Are you Pro-Life or Pro-Choice?

Since you said 'UNLESS.... " , that's why it has to be a 'pro-choice'! I see that some of the people here said .. I'm for Pro-Life, blah, blah, blah, UNLESS for medical reasons, rape, etc.. then okay to have abortion" FYI: that is 'PRO-CHOICE" not 'pro-life'.

Very true.


personally I think people really need to start thinking twice before sex. have to be more responsible about it...
 
Since you said 'UNLESS.... " , that's why it has to be a 'pro-choice'! I see that some of the people here said .. I'm for Pro-Life, blah, blah, blah, UNLESS for medical reasons, rape, etc.. then okay to have abortion" FYI: that is 'PRO-CHOICE" not 'pro-life'.

Yes, that's correct.
 
I'm pro life. They say it's the woman's choice, but what happens if her bloke presurizes her into the abortion because he can't be bothered with the responsiblility?
 
I'm on both sides, really...

I'm against it if the female is only using it as a form of birth control... if you have sex, better expect to have children.. if you don't want kids, then don't have sex or use better protection.

I'm ok with it if the female's life is in danger, or if the fetus cannot survive outside the womb for some reason. I'm also ok with it if the pregnancy is from a rape.
 
<--- PRO-LIFE..... unborn babies are innocent and precious soul and human being. Why people want to abort unborn babies is because scare of having a baby??? or take a responsible for this??? Thousands of unborn babies are in Heaven now with our God the Father!
 
I am pro-choice. The main reason why is that making abortion illegal doesn't stop it. Women will continue to have abortions, just as they had abortions prior to Roe v. Wade decision. They will simply have to resort to trying to perform the abortion on themselves with things like knitting needles or going to a back alley "doctor" in unsterile conditions. Abortions are like prositution--you will not stop the activity simply by making it illegal, you simply make it more risky. Even primitive cultures practice herbal abortion techniques.

-- To do --
Repeat word for word the part of the forum thread from "I'm pro life." to "from a rape.". Work only from the forum thread above.

-- Data records --

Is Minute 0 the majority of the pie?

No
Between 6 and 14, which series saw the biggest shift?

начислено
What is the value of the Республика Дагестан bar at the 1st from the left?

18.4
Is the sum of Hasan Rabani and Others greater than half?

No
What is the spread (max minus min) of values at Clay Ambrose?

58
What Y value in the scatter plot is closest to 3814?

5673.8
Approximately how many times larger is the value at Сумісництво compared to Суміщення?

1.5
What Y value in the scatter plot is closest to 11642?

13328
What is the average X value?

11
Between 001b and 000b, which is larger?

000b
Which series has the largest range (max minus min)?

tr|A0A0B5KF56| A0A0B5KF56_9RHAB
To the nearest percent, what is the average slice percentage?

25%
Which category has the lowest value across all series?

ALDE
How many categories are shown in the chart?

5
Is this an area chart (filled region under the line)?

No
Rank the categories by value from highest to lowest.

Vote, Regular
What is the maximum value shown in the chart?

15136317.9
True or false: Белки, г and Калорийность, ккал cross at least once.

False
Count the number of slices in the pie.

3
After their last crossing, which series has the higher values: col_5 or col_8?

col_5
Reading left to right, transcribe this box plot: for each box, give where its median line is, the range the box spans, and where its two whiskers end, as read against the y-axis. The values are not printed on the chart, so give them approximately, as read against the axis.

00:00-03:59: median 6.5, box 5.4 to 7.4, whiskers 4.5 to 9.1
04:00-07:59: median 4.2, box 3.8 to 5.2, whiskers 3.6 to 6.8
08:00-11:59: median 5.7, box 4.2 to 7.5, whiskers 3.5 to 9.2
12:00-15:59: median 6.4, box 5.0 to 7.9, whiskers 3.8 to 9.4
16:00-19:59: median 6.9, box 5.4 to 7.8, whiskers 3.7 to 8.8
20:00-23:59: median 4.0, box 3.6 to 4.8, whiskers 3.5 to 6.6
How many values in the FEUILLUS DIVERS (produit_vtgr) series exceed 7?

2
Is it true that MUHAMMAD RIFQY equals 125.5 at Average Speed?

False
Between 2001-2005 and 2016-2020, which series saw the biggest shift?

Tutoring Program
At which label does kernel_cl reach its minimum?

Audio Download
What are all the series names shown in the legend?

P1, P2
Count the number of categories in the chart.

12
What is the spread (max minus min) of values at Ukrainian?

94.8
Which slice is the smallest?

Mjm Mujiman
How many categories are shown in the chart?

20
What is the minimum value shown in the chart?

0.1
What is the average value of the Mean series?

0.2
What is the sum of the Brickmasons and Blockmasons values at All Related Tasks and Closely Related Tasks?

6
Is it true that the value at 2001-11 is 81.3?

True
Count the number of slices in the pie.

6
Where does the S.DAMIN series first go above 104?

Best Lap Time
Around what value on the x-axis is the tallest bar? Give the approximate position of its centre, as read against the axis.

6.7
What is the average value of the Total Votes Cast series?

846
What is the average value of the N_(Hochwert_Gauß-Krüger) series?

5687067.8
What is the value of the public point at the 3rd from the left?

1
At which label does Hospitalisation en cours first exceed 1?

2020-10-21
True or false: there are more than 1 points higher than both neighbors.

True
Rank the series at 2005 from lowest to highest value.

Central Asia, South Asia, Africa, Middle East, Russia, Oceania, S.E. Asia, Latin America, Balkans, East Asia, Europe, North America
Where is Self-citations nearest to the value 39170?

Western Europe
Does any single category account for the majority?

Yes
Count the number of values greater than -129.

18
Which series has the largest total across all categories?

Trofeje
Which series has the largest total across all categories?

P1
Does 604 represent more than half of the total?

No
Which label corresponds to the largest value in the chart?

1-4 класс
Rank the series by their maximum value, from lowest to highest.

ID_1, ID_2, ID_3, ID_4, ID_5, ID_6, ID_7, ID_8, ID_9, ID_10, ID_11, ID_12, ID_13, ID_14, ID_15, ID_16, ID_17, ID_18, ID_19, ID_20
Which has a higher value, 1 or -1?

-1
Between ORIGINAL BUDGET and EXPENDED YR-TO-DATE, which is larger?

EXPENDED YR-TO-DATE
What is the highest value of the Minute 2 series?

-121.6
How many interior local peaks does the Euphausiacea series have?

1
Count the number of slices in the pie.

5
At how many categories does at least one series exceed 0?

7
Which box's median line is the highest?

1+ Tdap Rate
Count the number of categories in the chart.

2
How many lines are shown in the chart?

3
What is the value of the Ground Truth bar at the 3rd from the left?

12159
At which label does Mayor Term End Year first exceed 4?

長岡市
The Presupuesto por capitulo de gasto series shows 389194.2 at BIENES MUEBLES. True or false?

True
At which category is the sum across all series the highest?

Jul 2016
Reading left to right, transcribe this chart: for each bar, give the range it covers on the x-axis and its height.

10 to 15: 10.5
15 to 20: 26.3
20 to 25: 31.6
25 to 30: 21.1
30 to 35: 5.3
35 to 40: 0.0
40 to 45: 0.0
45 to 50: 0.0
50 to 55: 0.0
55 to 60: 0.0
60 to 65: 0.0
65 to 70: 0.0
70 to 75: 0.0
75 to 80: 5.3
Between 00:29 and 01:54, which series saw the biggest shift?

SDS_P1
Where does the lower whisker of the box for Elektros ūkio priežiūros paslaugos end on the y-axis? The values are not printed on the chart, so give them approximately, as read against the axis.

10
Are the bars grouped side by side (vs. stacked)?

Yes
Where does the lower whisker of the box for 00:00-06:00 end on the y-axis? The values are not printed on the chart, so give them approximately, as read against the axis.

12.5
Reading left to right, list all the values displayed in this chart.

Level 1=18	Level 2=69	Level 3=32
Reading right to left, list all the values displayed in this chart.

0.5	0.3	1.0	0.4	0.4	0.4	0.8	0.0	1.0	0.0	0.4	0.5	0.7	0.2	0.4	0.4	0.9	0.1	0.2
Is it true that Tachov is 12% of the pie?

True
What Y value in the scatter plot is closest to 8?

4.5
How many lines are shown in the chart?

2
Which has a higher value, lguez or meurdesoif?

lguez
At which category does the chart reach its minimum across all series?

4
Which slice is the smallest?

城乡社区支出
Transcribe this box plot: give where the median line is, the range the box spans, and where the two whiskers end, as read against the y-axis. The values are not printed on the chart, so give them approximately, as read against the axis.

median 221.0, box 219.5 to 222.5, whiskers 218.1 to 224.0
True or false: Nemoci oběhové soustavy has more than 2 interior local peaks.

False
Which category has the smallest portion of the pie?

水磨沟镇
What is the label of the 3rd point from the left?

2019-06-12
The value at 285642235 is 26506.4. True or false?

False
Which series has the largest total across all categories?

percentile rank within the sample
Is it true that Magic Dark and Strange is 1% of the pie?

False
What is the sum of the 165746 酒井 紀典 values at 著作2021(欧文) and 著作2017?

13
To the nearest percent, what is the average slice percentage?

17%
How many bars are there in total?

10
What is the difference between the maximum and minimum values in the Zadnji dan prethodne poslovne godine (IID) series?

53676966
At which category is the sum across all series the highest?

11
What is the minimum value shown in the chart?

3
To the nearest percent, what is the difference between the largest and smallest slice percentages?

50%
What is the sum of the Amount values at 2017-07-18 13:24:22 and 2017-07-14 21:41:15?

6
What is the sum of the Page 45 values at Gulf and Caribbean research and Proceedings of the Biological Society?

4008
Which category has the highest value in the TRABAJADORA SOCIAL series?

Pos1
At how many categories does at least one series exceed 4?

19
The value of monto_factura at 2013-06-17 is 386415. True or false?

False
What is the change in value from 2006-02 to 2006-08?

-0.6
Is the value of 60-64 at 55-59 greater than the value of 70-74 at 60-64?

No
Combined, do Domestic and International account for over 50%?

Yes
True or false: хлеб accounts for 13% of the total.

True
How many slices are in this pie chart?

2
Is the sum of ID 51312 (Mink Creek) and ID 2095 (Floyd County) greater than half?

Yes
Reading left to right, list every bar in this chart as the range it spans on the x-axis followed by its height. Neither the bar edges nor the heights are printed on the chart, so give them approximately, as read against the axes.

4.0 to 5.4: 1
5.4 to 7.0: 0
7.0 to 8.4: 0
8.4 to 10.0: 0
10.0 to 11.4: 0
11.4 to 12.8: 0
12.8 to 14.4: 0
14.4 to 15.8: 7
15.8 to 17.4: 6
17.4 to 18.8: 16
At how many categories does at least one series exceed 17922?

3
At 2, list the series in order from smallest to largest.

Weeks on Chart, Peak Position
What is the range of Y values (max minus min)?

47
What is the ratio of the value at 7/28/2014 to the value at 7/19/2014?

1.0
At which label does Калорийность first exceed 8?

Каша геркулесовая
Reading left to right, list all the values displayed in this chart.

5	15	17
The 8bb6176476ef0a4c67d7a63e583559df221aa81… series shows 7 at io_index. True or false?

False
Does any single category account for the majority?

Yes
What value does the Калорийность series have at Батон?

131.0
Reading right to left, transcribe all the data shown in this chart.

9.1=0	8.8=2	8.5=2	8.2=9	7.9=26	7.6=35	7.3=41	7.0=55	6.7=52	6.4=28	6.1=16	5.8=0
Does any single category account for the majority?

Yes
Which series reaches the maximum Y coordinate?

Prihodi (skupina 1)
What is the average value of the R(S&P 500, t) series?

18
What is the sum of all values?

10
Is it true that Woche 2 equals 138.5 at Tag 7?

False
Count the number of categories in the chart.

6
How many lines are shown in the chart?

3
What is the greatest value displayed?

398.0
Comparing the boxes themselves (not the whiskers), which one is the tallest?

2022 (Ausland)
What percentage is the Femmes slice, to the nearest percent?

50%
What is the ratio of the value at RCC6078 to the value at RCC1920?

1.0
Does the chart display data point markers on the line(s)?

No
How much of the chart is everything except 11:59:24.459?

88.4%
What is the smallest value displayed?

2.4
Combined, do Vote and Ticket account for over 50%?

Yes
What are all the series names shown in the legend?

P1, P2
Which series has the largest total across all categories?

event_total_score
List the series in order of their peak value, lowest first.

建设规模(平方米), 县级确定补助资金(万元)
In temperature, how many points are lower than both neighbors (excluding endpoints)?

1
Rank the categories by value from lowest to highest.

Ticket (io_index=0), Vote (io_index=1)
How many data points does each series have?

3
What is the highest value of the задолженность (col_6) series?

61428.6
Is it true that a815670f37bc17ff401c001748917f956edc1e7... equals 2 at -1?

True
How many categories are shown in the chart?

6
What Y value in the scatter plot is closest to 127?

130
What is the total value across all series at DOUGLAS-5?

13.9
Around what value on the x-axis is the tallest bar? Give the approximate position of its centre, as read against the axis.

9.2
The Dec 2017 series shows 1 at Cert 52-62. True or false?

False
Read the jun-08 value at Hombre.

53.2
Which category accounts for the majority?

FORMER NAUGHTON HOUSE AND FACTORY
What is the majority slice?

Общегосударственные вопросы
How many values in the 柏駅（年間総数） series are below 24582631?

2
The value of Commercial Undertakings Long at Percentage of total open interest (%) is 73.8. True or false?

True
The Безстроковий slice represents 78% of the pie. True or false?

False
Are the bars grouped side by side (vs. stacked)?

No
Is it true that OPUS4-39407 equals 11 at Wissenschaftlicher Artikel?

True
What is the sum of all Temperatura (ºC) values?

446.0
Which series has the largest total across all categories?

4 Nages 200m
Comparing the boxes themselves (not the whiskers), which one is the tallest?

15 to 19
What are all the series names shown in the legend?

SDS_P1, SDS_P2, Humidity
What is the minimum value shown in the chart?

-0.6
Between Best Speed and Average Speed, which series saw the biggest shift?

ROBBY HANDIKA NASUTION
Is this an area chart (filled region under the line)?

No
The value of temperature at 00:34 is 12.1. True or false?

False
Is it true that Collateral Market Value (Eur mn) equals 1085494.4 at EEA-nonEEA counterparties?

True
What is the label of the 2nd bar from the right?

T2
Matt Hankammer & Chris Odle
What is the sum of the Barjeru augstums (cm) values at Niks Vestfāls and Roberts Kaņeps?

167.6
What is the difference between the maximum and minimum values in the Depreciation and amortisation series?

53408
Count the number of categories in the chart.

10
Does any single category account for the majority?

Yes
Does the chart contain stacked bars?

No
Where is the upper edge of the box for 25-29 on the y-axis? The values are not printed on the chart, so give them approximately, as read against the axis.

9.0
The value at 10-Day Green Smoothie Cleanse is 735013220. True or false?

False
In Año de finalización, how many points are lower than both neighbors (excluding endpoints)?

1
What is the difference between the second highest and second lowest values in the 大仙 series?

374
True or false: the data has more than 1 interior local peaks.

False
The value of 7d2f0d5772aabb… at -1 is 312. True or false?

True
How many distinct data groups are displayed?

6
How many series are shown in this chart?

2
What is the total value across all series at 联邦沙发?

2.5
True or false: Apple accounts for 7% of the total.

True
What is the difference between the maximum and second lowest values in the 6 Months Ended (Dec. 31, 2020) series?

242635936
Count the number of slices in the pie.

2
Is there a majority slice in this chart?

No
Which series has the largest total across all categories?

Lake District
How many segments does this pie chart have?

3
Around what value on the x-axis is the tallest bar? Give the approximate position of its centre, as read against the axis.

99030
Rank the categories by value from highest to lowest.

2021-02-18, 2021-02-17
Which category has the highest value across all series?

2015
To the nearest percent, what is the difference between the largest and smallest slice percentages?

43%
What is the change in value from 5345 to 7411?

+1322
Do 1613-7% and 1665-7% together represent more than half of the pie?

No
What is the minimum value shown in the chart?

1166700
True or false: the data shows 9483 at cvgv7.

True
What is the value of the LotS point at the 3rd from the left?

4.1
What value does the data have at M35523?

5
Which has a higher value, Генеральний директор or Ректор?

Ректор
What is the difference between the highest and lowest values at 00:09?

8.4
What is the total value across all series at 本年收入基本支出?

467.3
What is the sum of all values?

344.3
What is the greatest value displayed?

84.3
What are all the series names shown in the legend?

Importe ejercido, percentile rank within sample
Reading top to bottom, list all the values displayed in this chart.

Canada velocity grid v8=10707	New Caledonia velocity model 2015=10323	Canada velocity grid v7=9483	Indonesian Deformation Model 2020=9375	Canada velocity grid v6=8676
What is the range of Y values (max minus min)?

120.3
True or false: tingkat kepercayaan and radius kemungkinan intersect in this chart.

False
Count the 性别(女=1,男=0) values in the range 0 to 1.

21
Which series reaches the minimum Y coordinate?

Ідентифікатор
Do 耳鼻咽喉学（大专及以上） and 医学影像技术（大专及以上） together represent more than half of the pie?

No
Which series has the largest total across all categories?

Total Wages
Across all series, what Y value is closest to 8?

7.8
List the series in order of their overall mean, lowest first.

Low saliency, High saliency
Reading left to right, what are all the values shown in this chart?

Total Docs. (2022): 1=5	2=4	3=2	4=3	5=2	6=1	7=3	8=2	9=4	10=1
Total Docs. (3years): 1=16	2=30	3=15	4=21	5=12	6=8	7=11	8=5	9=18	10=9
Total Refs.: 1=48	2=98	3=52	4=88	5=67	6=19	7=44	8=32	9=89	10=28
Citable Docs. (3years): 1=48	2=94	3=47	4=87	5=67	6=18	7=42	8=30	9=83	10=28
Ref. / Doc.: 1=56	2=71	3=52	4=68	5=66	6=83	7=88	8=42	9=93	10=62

-- Written solution --
I'm pro life. They say it's the woman's choice, but what happens if her bloke presurizes her into the abortion because he can't be bothered with the responsiblility?
 
I'm on both sides, really...

I'm against it if the female is only using it as a form of birth control... if you have sex, better expect to have children.. if you don't want kids, then don't have sex or use better protection.

I'm ok with it if the female's life is in danger, or if the fetus cannot survive outside the womb for some reason. I'm also ok with it if the pregnancy is from a rape.